After the Civil War, the Stafford black community wanted a church of their own and founded Bethlehem Baptist Church in 1870. White attended this church, and years later his great-grandchildren are still going to the regular Sunday service.

It is also White’s great-grandchildren whose actions forced Stafford County to begin integrating its schools in 1962, which was years before the Brown v. Board of Education decision and the end of the “Massive Resistance” movement in Virginia.

“I think we were in the right place at the right time,” said Frank White, also a great-grandson of Gordon White Sr. “But it wasn’t just us working. If it wasn’t going to be us, someone else would have done it.

Gordon Sherman White, great-grandson of Gordon White Sr., was one of the five students who attempted to integrate Stafford High School and whose actions that day eventually led to a fully integrated school system in Stafford County by 1964.

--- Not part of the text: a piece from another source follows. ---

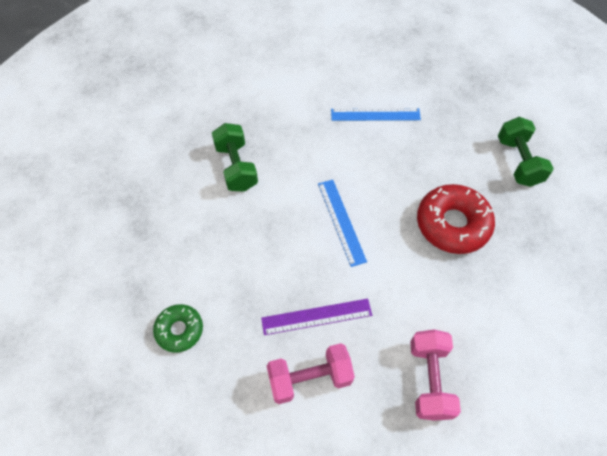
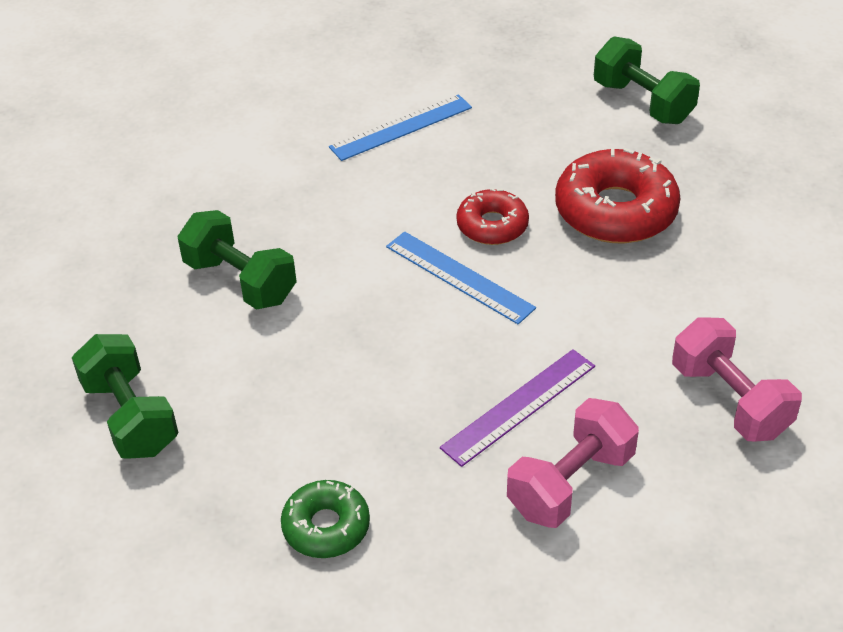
camera: 30 degrees left, 15 degrees down
(138, 217) = (130, 417): none -> green dumbbell
(380, 199) = (492, 225): none -> red donut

“It’s a long way from where it used to be, but it has a long way to go,” Frank White said.

Jessica Koers: 540/374-5444, jkoers@freelancestar.com 

PIECES OF HISTORY

On Feb. 28, the Rowser Building in Stafford County became home to a handful of items that belonged to black residents who played a role Stafford’s history.

Dr. Lewis Brown donated the following items from his private collection:

  • Jet and HUE Magazines that captured the events shaping history in 1960s Stafford.
  • An NBA basketball signed by Ray “Slam Dunk” Williams. He played for the N.Y. Knicks and lived in Stafford during the offseason.
  • An MLB baseball signed by Buck O’ Neil. He lived in Stafford before his career took off, and he played for the Kansas City Monarchs.
  • An Our Gang Short titled “A Tough Winter,” which was filmed in Stafford and features Lincoln Perry, who went by the stage name Stepin Fetchit.
  • The beret and suspenders worn by Fred Berry in the T.V. show “What’s Happening!!” Brown said Berry was once a real estate agent in the county.

Brown said he donated the items because he wanted to show the side of Stafford that did welcome the black community.